Uno dei luoghi comuni più duri a morire circa l'esperanto è la mancanza di cultura e di letteratura. Convinzione di molti priva di fondamento, poiché nella sua storia il movimento esperantista ha visto crescere autori di prosa e poesia che hanno dato sempre maggiore lustro alla lingua.

Le prime opere in esperanto sono dello stesso Zamenhof, che presentando la propria lingua al mondo, aveva pubblicato anche traduzioni e testi originali in esperanto. Gli autori di riferimento nel mondo esperantista sono tanti: francesi (Waringhien), ungheresi (Kalocsay, Baghy), scozzesi (Auld) per citarne alcuni. Tanti scrittori provenienti da diverse parti del mondo e da diverse culture hanno creato una letteratura che si caratterizza per varietà di temi, di storie, di stili. L'esperanto è multiculturale.

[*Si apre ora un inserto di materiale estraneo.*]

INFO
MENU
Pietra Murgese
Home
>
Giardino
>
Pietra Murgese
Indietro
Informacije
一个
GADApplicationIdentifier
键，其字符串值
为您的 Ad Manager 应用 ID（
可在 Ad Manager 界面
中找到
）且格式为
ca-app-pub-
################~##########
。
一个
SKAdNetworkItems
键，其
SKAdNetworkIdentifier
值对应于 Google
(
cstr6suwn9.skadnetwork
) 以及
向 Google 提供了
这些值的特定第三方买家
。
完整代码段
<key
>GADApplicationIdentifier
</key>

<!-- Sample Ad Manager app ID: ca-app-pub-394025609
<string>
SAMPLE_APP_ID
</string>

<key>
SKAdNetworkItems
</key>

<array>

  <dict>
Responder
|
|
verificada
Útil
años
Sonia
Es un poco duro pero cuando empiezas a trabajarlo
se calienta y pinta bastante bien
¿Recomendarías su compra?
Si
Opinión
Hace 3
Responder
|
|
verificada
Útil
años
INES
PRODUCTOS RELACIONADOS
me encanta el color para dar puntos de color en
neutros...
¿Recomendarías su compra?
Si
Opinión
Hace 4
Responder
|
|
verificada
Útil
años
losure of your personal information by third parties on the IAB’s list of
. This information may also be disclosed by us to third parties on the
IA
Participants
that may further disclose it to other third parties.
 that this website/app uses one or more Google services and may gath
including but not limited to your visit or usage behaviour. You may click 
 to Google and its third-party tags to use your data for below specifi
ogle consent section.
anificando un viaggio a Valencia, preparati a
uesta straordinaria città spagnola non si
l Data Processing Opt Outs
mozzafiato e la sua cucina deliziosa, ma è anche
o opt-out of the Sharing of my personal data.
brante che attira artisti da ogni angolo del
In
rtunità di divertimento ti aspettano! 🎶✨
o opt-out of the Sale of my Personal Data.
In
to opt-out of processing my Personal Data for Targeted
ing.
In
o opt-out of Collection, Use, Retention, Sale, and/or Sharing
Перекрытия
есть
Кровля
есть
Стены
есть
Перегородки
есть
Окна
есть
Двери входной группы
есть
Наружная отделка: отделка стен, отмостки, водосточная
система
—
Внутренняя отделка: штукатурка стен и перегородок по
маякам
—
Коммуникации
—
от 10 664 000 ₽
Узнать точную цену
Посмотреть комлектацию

Notizia recente è per esempio l'edizione italiana di “Robinson in Siberia”. Il titolo può dire poco. Basta aggiungere, però, che è stato scritto dall'esperantista Tivadar Soros, padre del famoso milionario, e narra della sua rocambolesca fuga dalla Siberia e la storia si tinge di avventura. Un libro del 1923, edito con il titolo Modernaj Robinzonoj (Robinson Moderni) ma tuttora attuale. La letteratura esperantista, quindi, non è una realtà impermeabile, influenza ed è influenzata. Anche Jules Verne ha scritto un romanzo (Vojage d'étude), rimasto incompiuto, in cui uno dei personaggi è un esperantista. Ma questa è già un'altra storia.